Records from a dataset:
···
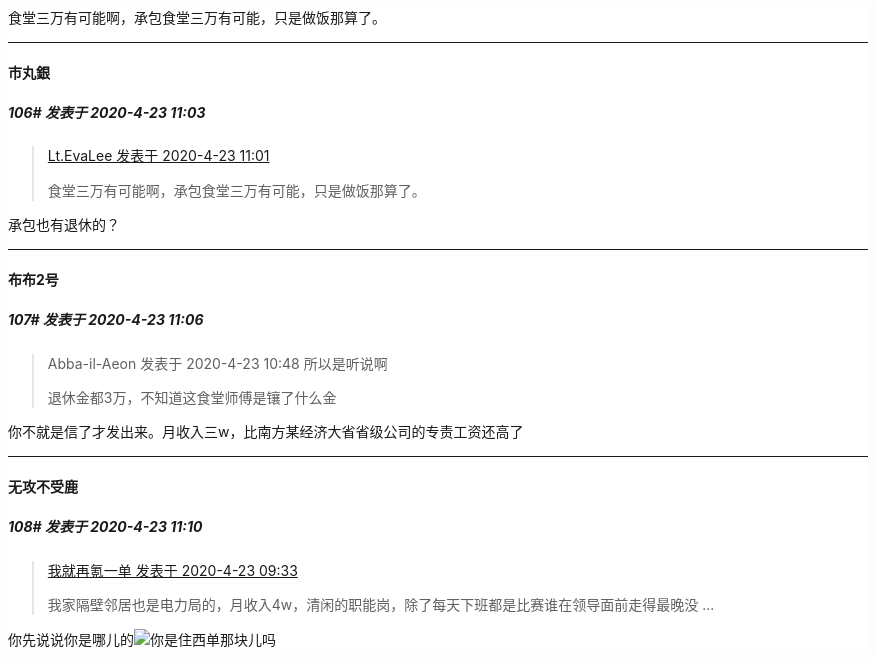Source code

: 


食堂三万有可能啊，承包食堂三万有可能，只是做饭那算了。







-----

####  市丸銀  
##### 106#       发表于 2020-4-23 11:03



<blockquote><a href="httphttps://bbs.saraba1st.com/2b/forum.php?mod=redirect&amp;goto=findpost&amp;pid=47173087&amp;ptid=1925527" target="_blank">Lt.EvaLee 发表于 2020-4-23 11:01</a>

食堂三万有可能啊，承包食堂三万有可能，只是做饭那算了。</blockquote>
承包也有退休的？







-----

####  布布2号  
##### 107#       发表于 2020-4-23 11:06



<blockquote>Abba-il-Aeon 发表于 2020-4-23 10:48
所以是听说啊


退休金都3万，不知道这食堂师傅是镶了什么金</blockquote>
你不就是信了才发出来。月收入三w，比南方某经济大省省级公司的专责工资还高了







-----

####  无攻不受鹿  
##### 108#       发表于 2020-4-23 11:10



<blockquote><a href="httphttps://bbs.saraba1st.com/2b/forum.php?mod=redirect&amp;goto=findpost&amp;pid=47172149&amp;ptid=1925527" target="_blank">我就再氪一单 发表于 2020-4-23 09:33</a>

我家隔壁邻居也是电力局的，月收入4w，清闲的职能岗，除了每天下班都是比赛谁在领导面前走得最晚没 ...</blockquote>
你先说说你是哪儿的<img src="https://static.saraba1st.com/image/smiley/face2017/047.png" referrerpolicy="no-referrer">你是住西单那块儿吗





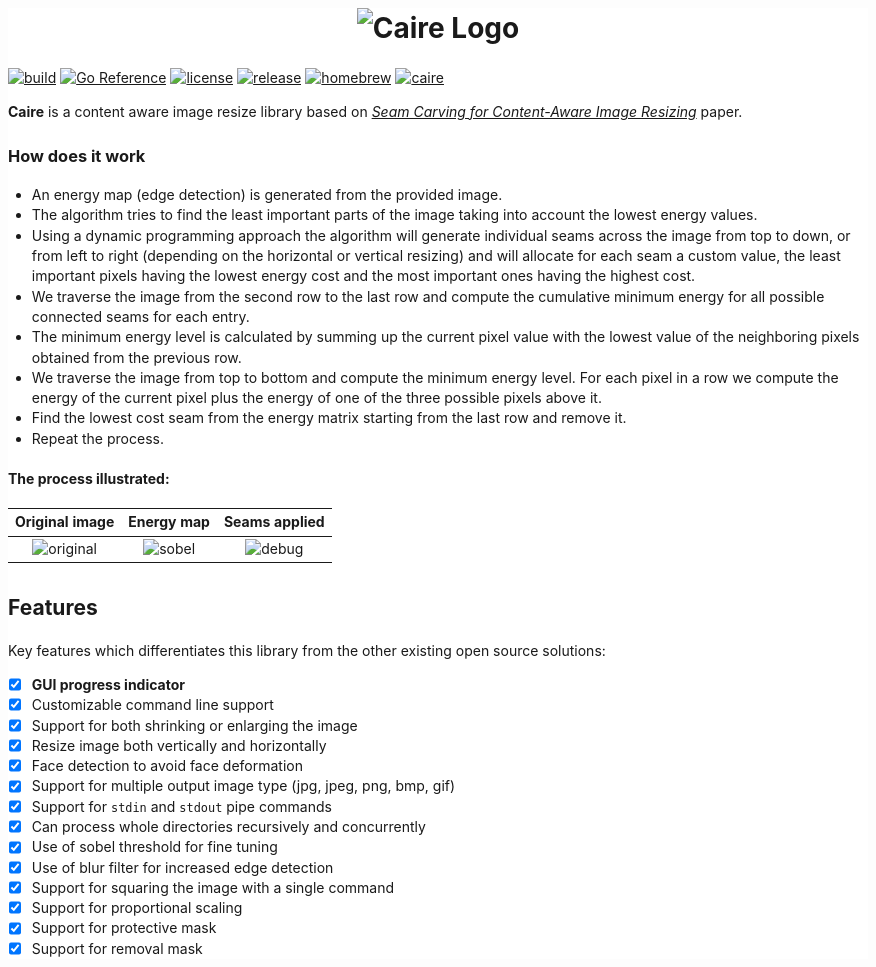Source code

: <h1 align="center"><img alt="Caire Logo" src="https://user-images.githubusercontent.com/883386/51555990-a1762600-1e81-11e9-9a6a-0cd815870358.png" height="180"></h1>

[![build](https://github.com/esimov/caire/actions/workflows/build.yml/badge.svg)](https://github.com/esimov/caire/actions/workflows/build.yml)
[![Go Reference](https://pkg.go.dev/badge/github.com/esimov/caire.svg)](https://pkg.go.dev/github.com/esimov/caire)
[![license](https://img.shields.io/github/license/esimov/caire)](./LICENSE)
[![release](https://img.shields.io/badge/release-v1.4.4-blue.svg)](https://github.com/esimov/caire/releases/tag/v1.4.4)
[![homebrew](https://img.shields.io/badge/homebrew-v1.4.4-orange.svg)](https://formulae.brew.sh/formula/caire)
[![caire](https://snapcraft.io/caire/badge.svg)](https://snapcraft.io/caire)

**Caire** is a content aware image resize library based on *[Seam Carving for Content-Aware Image Resizing](https://inst.eecs.berkeley.edu/~cs194-26/fa16/hw/proj4-seamcarving/imret.pdf)* paper.

### How does it work
* An energy map (edge detection) is generated from the provided image.
* The algorithm tries to find the least important parts of the image taking into account the lowest energy values.
* Using a dynamic programming approach the algorithm will generate individual seams across the image from top to down, or from left to right (depending on the horizontal or vertical resizing) and will allocate for each seam a custom value, the least important pixels having the lowest energy cost and the most important ones having the highest cost.
* We traverse the image from the second row to the last row and compute the cumulative minimum energy for all possible connected seams for each entry.
* The minimum energy level is calculated by summing up the current pixel value with the lowest value of the neighboring pixels obtained from the previous row.
* We traverse the image from top to bottom and compute the minimum energy level. For each pixel in a row we compute the energy of the current pixel plus the energy of one of the three possible pixels above it.
* Find the lowest cost seam from the energy matrix starting from the last row and remove it.
* Repeat the process.

#### The process illustrated:

| Original image | Energy map | Seams applied
|:--:|:--:|:--:|
| ![original](https://user-images.githubusercontent.com/883386/35481925-de130752-0435-11e8-9246-3950679b4fd6.jpg) | ![sobel](https://user-images.githubusercontent.com/883386/35481899-5d5096ca-0435-11e8-9f9b-a84fefc06470.jpg) | ![debug](https://user-images.githubusercontent.com/883386/35481949-5c74dcb0-0436-11e8-97db-a6169cb150ca.jpg) | ![out](https://user-images.githubusercontent.com/883386/35564985-88c579d4-05c4-11e8-9068-5141714e6f43.jpg) |

## Features
Key features which differentiates this library from the other existing open source solutions:

- [x] **GUI progress indicator**
- [x] Customizable command line support
- [x] Support for both shrinking or enlarging the image
- [x] Resize image both vertically and horizontally
- [x] Face detection to avoid face deformation
- [x] Support for multiple output image type (jpg, jpeg, png, bmp, gif)
- [x] Support for `stdin` and `stdout` pipe commands
- [x] Can process whole directories recursively and concurrently
- [x] Use of sobel threshold for fine tuning
- [x] Use of blur filter for increased edge detection
- [x] Support for squaring the image with a single command
- [x] Support for proportional scaling
- [x] Support for protective mask
- [x] Support for removal mask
···
> Problem details
The reply should repeat the data in full, exactly as given, and contain no pictures.

> Result of the exercise
Source code

: 


食堂三万有可能啊，承包食堂三万有可能，只是做饭那算了。







-----

####  市丸銀  
##### 106#       发表于 2020-4-23 11:03



<blockquote><a href="httphttps://bbs.saraba1st.com/2b/forum.php?mod=redirect&amp;goto=findpost&amp;pid=47173087&amp;ptid=1925527" target="_blank">Lt.EvaLee 发表于 2020-4-23 11:01</a>

食堂三万有可能啊，承包食堂三万有可能，只是做饭那算了。</blockquote>
承包也有退休的？







-----

####  布布2号  
##### 107#       发表于 2020-4-23 11:06



<blockquote>Abba-il-Aeon 发表于 2020-4-23 10:48
所以是听说啊


退休金都3万，不知道这食堂师傅是镶了什么金</blockquote>
你不就是信了才发出来。月收入三w，比南方某经济大省省级公司的专责工资还高了







-----

####  无攻不受鹿  
##### 108#       发表于 2020-4-23 11:10



<blockquote><a href="httphttps://bbs.saraba1st.com/2b/forum.php?mod=redirect&amp;goto=findpost&amp;pid=47172149&amp;ptid=1925527" target="_blank">我就再氪一单 发表于 2020-4-23 09:33</a>

我家隔壁邻居也是电力局的，月收入4w，清闲的职能岗，除了每天下班都是比赛谁在领导面前走得最晚没 ...</blockquote>
你先说说你是哪儿的<img src="https://static.saraba1st.com/image/smiley/face2017/047.png" referrerpolicy="no-referrer">你是住西单那块儿吗





Source code

: <h1 align="center"><img alt="Caire Logo" src="https://user-images.githubusercontent.com/883386/51555990-a1762600-1e81-11e9-9a6a-0cd815870358.png" height="180"></h1>

[![build](https://github.com/esimov/caire/actions/workflows/build.yml/badge.svg)](https://github.com/esimov/caire/actions/workflows/build.yml)
[![Go Reference](https://pkg.go.dev/badge/github.com/esimov/caire.svg)](https://pkg.go.dev/github.com/esimov/caire)
[![license](https://img.shields.io/github/license/esimov/caire)](./LICENSE)
[![release](https://img.shields.io/badge/release-v1.4.4-blue.svg)](https://github.com/esimov/caire/releases/tag/v1.4.4)
[![homebrew](https://img.shields.io/badge/homebrew-v1.4.4-orange.svg)](https://formulae.brew.sh/formula/caire)
[![caire](https://snapcraft.io/caire/badge.svg)](https://snapcraft.io/caire)

**Caire** is a content aware image resize library based on *[Seam Carving for Content-Aware Image Resizing](https://inst.eecs.berkeley.edu/~cs194-26/fa16/hw/proj4-seamcarving/imret.pdf)* paper.

### How does it work
* An energy map (edge detection) is generated from the provided image.
* The algorithm tries to find the least important parts of the image taking into account the lowest energy values.
* Using a dynamic programming approach the algorithm will generate individual seams across the image from top to down, or from left to right (depending on the horizontal or vertical resizing) and will allocate for each seam a custom value, the least important pixels having the lowest energy cost and the most important ones having the highest cost.
* We traverse the image from the second row to the last row and compute the cumulative minimum energy for all possible connected seams for each entry.
* The minimum energy level is calculated by summing up the current pixel value with the lowest value of the neighboring pixels obtained from the previous row.
* We traverse the image from top to bottom and compute the minimum energy level. For each pixel in a row we compute the energy of the current pixel plus the energy of one of the three possible pixels above it.
* Find the lowest cost seam from the energy matrix starting from the last row and remove it.
* Repeat the process.

#### The process illustrated:

| Original image | Energy map | Seams applied
|:--:|:--:|:--:|
| ![original](https://user-images.githubusercontent.com/883386/35481925-de130752-0435-11e8-9246-3950679b4fd6.jpg) | ![sobel](https://user-images.githubusercontent.com/883386/35481899-5d5096ca-0435-11e8-9f9b-a84fefc06470.jpg) | ![debug](https://user-images.githubusercontent.com/883386/35481949-5c74dcb0-0436-11e8-97db-a6169cb150ca.jpg) | ![out](https://user-images.githubusercontent.com/883386/35564985-88c579d4-05c4-11e8-9068-5141714e6f43.jpg) |

## Features
Key features which differentiates this library from the other existing open source solutions:

- [x] **GUI progress indicator**
- [x] Customizable command line support
- [x] Support for both shrinking or enlarging the image
- [x] Resize image both vertically and horizontally
- [x] Face detection to avoid face deformation
- [x] Support for multiple output image type (jpg, jpeg, png, bmp, gif)
- [x] Support for `stdin` and `stdout` pipe commands
- [x] Can process whole directories recursively and concurrently
- [x] Use of sobel threshold for fine tuning
- [x] Use of blur filter for increased edge detection
- [x] Support for squaring the image with a single command
- [x] Support for proportional scaling
- [x] Support for protective mask
- [x] Support for removal mask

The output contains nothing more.